As far as lifting, I only know it was overestimating, because I noticed when I wasn't losing as much as I should have (only cutting a little and @1lb a week, the extra calories overestimated was keeping me closer to .25lb a week). Since I've adjusted it, I am back in line with where I want to be. It also just has a generic "weight lifting" exercise, and isn't exactly scientific. I would imagine on leg days I burn more than on arm days, but by keeping it at under estimating, it balances out better in my favor.
 

z1ggy

Lifer
May 17, 2008
10,010
66
91
Lose It! has worked better for me (perhaps what I eat is accurately documented better than what you tried) and the reminders was probably the best part. I think there is a social aspect to it, but I don't bother with that stuff.
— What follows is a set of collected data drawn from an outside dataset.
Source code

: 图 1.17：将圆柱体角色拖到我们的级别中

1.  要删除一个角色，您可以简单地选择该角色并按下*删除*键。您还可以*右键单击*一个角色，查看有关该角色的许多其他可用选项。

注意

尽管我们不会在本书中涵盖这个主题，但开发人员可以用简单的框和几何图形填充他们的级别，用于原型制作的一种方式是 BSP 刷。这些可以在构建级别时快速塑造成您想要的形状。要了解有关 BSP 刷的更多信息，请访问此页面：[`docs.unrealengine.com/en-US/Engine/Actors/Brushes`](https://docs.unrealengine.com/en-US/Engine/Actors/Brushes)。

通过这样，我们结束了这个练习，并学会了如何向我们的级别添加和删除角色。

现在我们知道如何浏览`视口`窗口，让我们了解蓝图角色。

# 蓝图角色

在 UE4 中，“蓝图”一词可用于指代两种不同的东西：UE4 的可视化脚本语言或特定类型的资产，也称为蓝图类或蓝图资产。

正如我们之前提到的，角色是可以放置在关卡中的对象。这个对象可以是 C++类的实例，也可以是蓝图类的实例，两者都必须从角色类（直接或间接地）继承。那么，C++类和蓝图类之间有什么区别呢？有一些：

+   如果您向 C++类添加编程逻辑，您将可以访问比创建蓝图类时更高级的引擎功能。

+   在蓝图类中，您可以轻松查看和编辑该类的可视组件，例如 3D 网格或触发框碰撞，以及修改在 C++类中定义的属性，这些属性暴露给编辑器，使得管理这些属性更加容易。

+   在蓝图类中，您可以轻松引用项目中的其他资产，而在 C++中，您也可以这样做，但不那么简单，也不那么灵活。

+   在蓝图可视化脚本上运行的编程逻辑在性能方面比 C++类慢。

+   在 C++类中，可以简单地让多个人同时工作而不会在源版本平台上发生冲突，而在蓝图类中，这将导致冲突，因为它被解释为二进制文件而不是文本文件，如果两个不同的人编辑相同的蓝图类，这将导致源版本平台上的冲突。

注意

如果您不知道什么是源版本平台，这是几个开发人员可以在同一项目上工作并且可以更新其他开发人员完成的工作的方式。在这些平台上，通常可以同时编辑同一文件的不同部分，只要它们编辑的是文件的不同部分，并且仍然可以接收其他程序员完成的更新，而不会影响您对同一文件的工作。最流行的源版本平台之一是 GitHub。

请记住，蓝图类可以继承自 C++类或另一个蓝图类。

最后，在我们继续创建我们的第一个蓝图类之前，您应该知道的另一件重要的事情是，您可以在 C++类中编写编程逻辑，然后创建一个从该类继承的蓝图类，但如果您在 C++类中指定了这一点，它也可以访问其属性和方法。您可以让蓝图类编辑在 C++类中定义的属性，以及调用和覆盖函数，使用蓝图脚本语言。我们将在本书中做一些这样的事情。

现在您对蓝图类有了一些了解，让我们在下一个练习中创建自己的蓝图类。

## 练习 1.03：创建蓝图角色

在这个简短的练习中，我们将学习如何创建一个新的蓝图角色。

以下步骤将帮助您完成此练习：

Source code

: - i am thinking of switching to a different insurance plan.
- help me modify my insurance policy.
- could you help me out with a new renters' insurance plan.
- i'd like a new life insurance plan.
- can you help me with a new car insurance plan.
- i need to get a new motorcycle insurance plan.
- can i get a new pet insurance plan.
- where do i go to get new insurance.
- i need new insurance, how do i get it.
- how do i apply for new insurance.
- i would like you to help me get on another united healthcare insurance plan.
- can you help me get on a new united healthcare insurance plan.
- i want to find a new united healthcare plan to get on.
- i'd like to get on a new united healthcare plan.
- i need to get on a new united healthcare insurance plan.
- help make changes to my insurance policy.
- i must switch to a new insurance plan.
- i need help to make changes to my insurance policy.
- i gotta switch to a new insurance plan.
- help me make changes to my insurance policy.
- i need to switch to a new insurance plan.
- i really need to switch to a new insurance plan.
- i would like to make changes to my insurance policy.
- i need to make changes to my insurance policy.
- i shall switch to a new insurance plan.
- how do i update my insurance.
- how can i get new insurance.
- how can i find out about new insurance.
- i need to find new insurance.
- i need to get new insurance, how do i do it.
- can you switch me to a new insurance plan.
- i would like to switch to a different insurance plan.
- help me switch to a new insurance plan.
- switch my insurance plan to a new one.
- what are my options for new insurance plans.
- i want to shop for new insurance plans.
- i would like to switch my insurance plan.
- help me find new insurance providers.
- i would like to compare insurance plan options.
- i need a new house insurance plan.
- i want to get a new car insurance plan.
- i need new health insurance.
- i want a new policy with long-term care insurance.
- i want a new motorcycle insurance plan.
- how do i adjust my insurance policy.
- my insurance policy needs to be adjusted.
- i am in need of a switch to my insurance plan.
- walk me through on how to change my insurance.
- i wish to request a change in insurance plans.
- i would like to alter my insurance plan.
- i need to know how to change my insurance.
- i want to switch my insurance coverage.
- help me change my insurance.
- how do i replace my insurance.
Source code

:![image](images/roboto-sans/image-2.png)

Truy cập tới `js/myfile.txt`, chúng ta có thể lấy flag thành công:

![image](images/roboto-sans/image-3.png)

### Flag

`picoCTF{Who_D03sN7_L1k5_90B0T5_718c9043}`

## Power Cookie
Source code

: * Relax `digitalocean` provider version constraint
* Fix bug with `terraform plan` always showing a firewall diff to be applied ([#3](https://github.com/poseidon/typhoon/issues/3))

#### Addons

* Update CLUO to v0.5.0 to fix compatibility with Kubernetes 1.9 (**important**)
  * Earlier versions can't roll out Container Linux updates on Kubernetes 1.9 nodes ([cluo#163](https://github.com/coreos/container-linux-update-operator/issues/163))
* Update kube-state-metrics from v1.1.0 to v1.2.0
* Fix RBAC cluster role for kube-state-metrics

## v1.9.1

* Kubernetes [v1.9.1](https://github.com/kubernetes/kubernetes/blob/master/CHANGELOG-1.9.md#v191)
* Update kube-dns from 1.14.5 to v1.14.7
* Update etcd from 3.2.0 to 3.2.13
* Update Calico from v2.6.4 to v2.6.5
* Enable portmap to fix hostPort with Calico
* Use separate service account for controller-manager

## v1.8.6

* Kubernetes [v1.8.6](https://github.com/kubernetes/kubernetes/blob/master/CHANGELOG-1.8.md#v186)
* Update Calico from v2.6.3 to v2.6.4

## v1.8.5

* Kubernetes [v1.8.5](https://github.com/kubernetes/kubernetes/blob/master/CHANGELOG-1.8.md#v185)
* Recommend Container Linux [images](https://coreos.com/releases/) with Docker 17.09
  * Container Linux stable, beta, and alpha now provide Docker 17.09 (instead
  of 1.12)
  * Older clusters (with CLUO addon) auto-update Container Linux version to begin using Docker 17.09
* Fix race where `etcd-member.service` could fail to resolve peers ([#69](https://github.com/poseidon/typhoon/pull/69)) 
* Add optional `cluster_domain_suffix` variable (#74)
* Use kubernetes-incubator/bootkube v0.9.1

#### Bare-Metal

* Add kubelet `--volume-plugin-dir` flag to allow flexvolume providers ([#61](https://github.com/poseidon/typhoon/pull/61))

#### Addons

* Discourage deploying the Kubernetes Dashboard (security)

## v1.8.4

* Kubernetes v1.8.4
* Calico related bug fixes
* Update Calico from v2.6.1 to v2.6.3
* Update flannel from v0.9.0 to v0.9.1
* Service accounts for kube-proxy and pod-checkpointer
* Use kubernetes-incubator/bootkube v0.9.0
As far as lifting, I only know it was overestimating, because I noticed when I wasn't losing as much as I should have (only cutting a little and @1lb a week, the extra calories overestimated was keeping me closer to .25lb a week). Since I've adjusted it, I am back in line with where I want to be. It also just has a generic "weight lifting" exercise, and isn't exactly scientific. I would imagine on leg days I burn more than on arm days, but by keeping it at under estimating, it balances out better in my favor.

Yeah I don't even bother putting in exercise because it is almost negligible compared to just not eating things. If anything, I use it as an extra "boost" in my calorie deficit and consider that it maybe gives me an extra .1-.2lb of weight loss per week.

I think the foods I had trouble finding were protein shakes that Myfitnesspal happened to have.